À l’angle des rues Pablo-Neruda et Dal-Piaz, dans le prolongement de l’avenue Salvador-Allende, se trouve une modeste motte de terre au sommet légèrement bombé.
C’est à cet endroit précis que s’élevait au XIe siècle la motte de la « vieille tour », structure défensive destinée à protéger un édifice en bois, construit sur un tertre demi-circulaire. À l’origine, cette motte, large de 35 m et haute de 4 m, surplombait la ville. Construite en bord de falaise, elle offrait un point de vue remarquable sur la ville basse, une partie de la vallée de la Seine et l’Estuaire.
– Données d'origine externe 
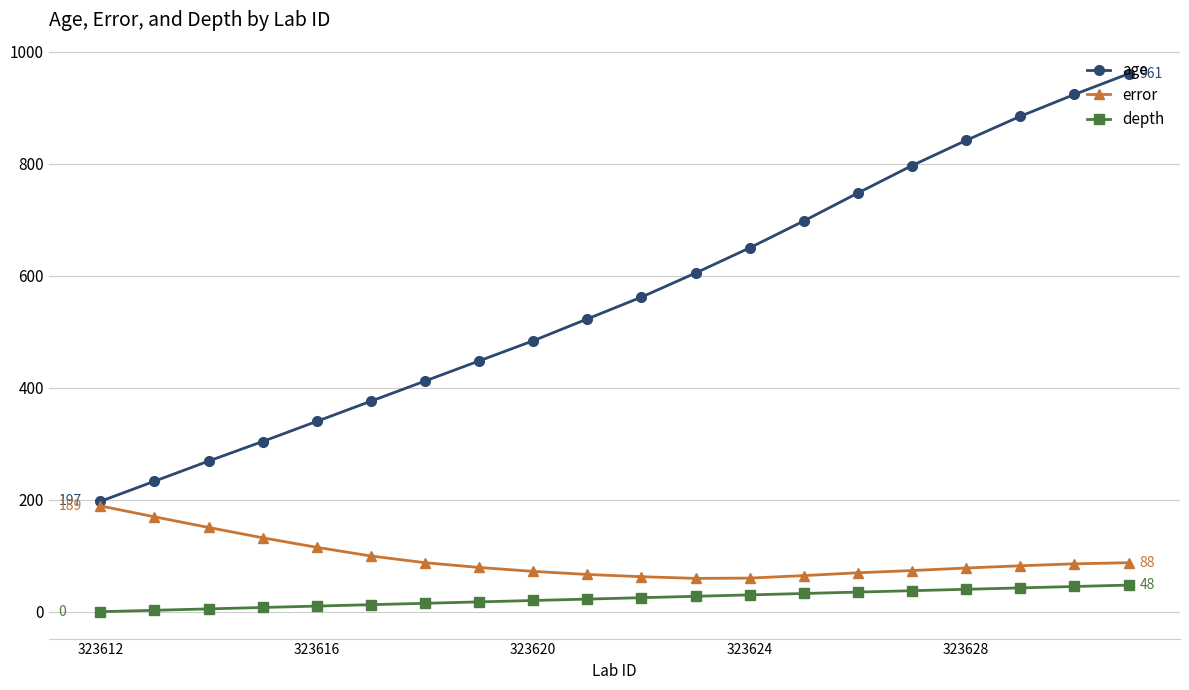

Which series has the largest range (max minus min)?

age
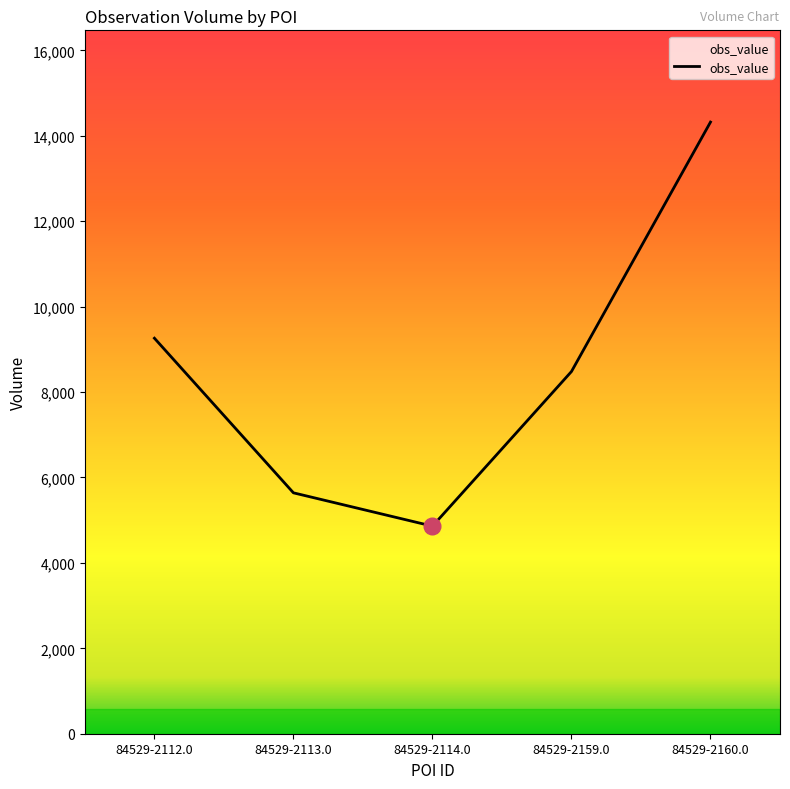

How many series are shown in this chart?

1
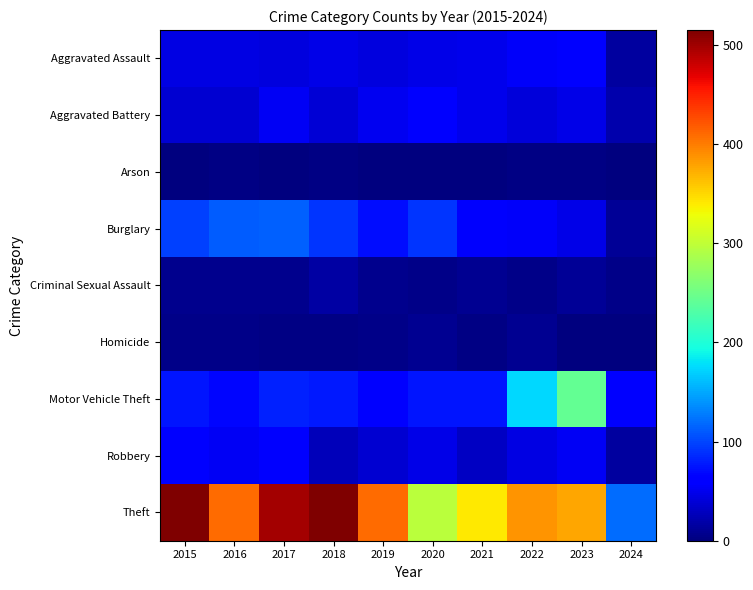

What is the maximum value shown in the chart?

515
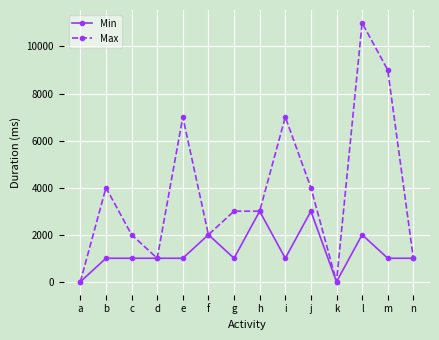

What is the maximum value shown in the chart?

11000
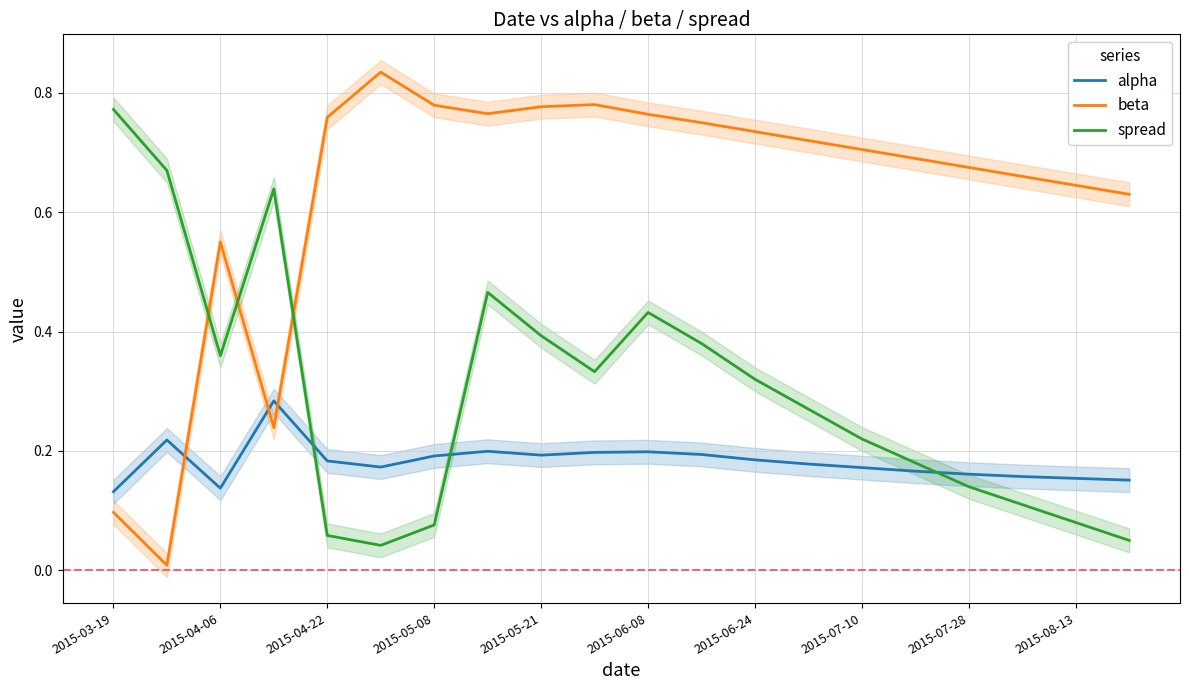

The beta series shows 0.3 at 2015-04-06. True or false?

False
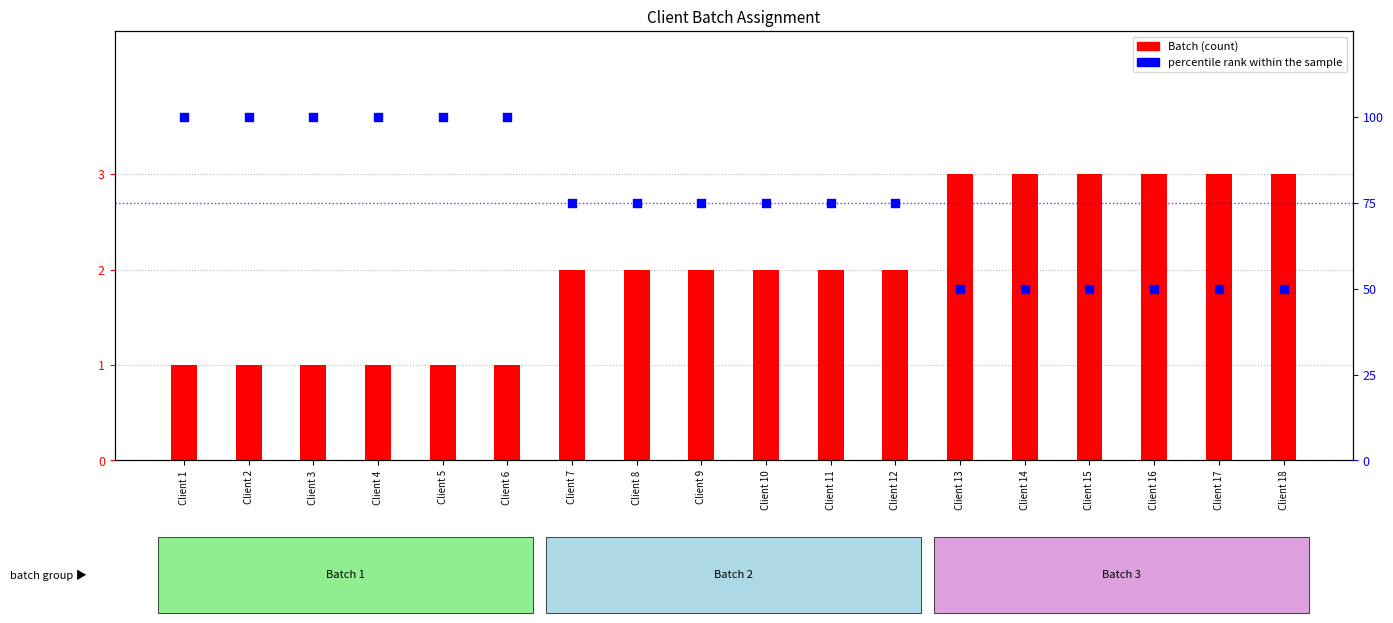

At how many categories does at least one series exceed 29?

18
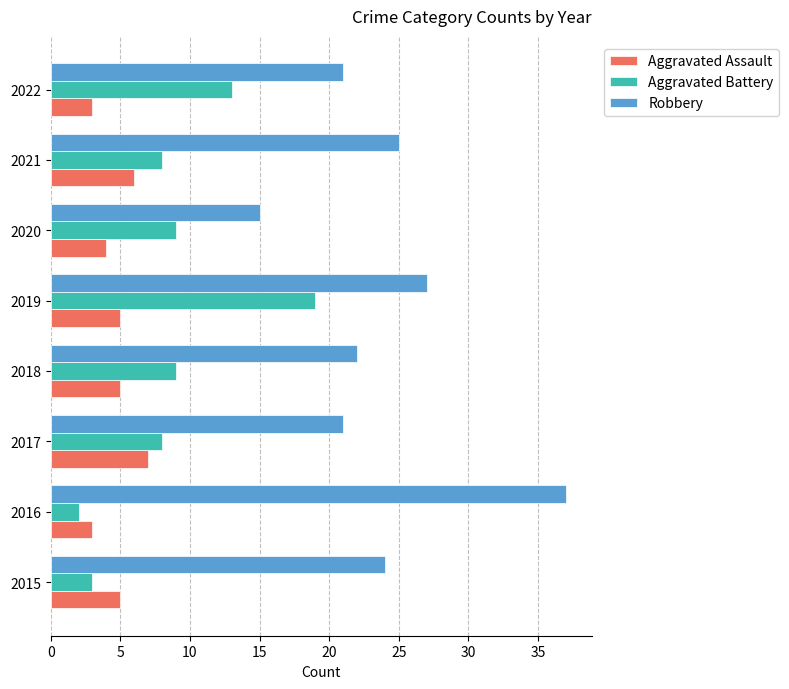

Rank the series by their maximum value, from highest to lowest.

Robbery, Aggravated Battery, Aggravated Assault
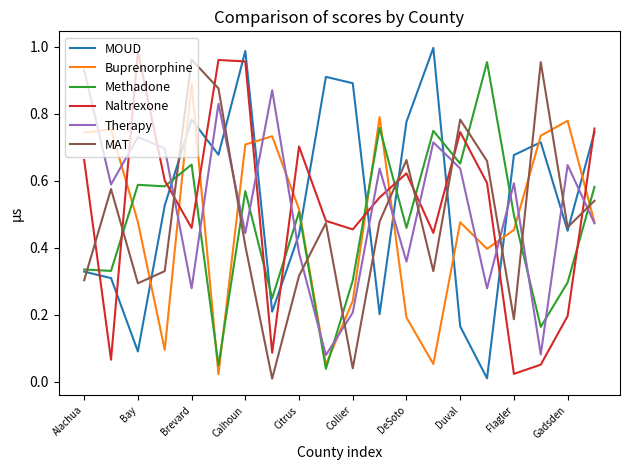

Which series ends up on top after the final intersection of MOUD and Therapy?

MOUD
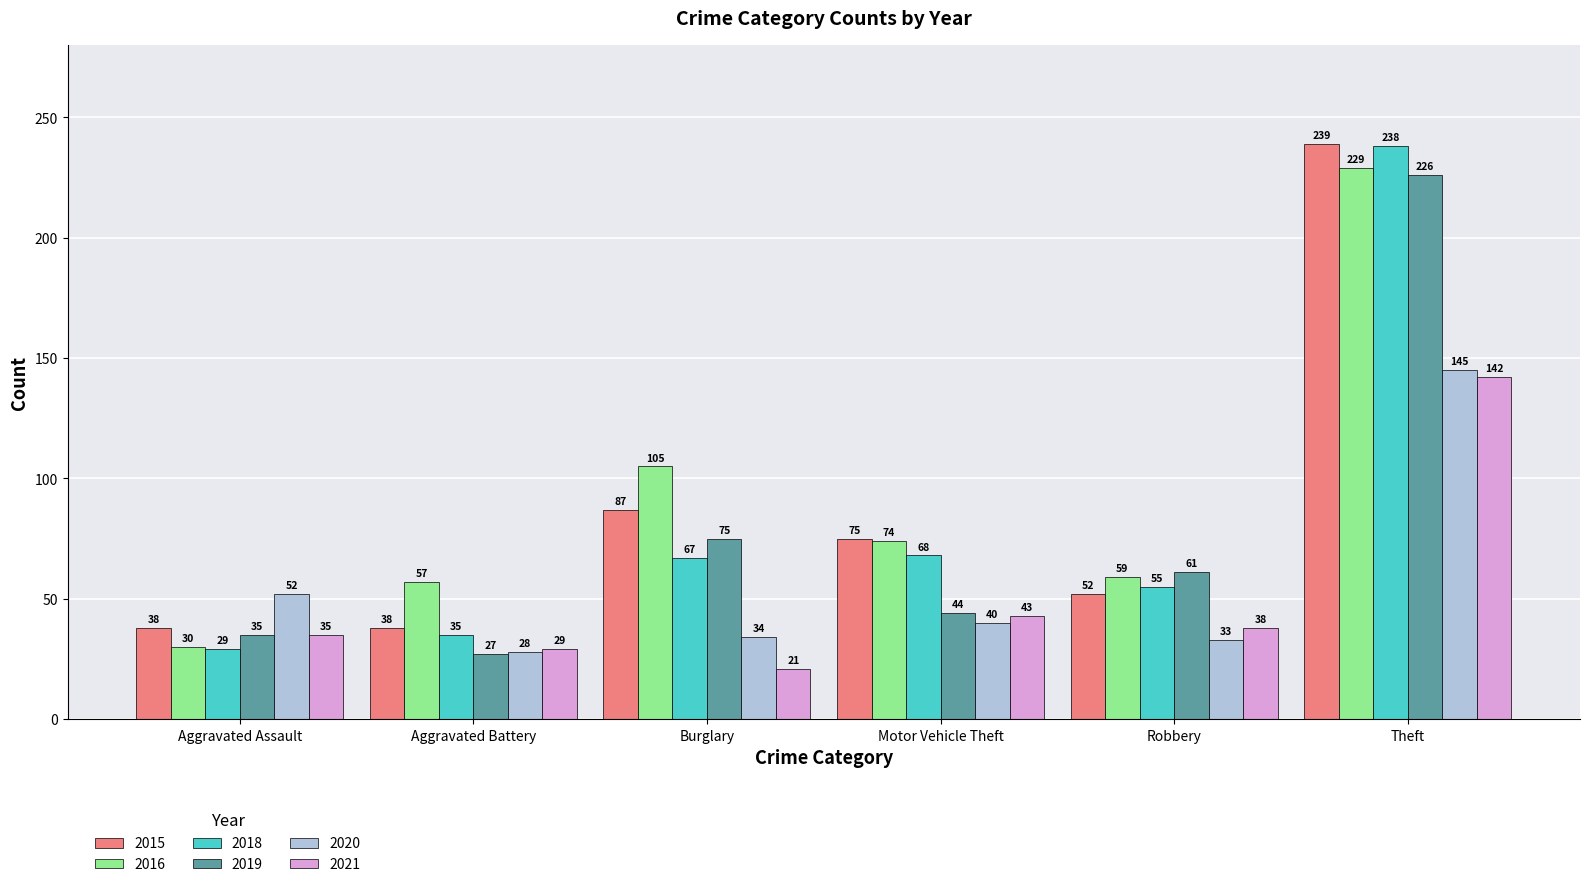

What position from the right is Theft?

1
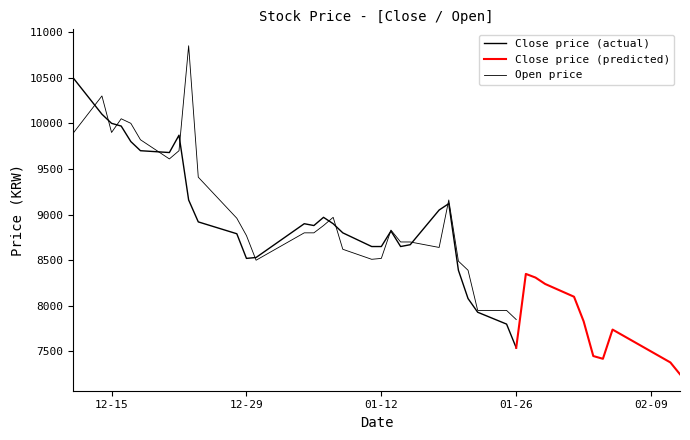

Where does the Close series first go above 8670?

2015-12-11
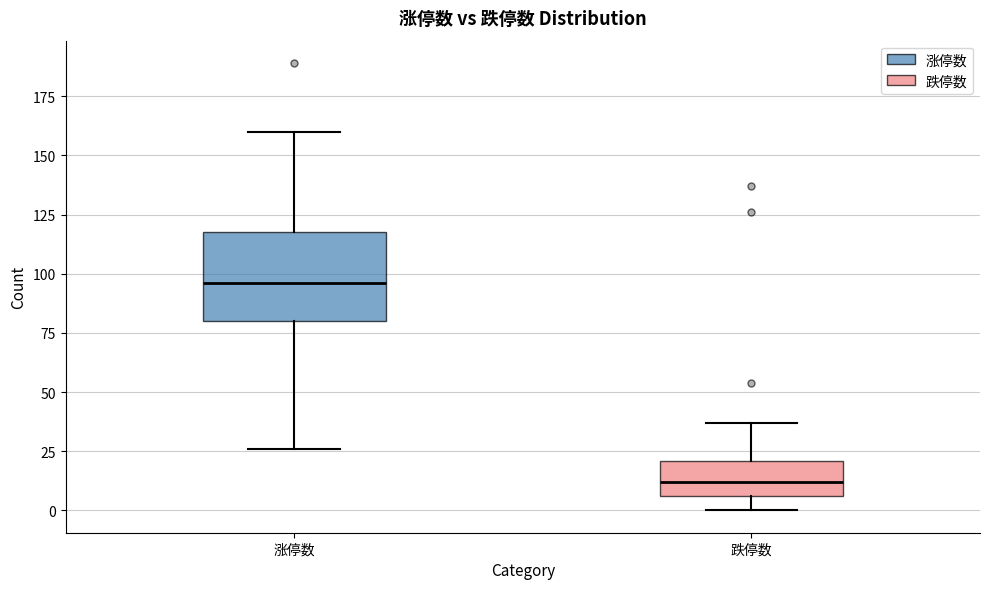

Where is the lower edge of the box for 跌停数 on the y-axis? The values are not printed on the chart, so give them approximately, as read against the axis.

5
Son promoteur Guillaume Malet, constructeur de la Collégiale, ancêtre du Prieuré de Graville, fut un compagnon de Guillaume-le-Conquérant à Hastings en 1066.
Amputée au XIXe siècle par la construction de la rue de l’Abbaye (devenue rue Pablo-Picasso), la motte s’est retrouvée abandonnée et envahie par la végétation.
Elle fut redécouverte et mise à jour par Serge Launay, un Aplemontais très investi dans la vie de ce quartier; Jean-Pierre Watte, archéologue au Muséum d’Histoires Naturelles y fit les premières fouilles. En 2008, le site est réaménagé. Pour les Havrais, toujours soucieux de connaître l’histoire de leur ville, cette motte incarne le passé médiéval de la cité, attestant que des gens vivaient déjà là, bien avant la venue de François Ier et d’Auguste Perret. Aujourd’hui, dans un paysage résolument urbain, au milieu de logements modernes, demeure ce promontoire millénaire, monument exceptionnel, car il est rare qu’une motte médiévale subsiste en milieu urbain. Les abords ont été rénovés : un petit jardin paysager borde la motte, protégée par une grille. Deux panneaux didactiques présentent le lieu et son histoire, mettant ainsi en valeur ce talus historique au cœur du quartier d’Aplemont.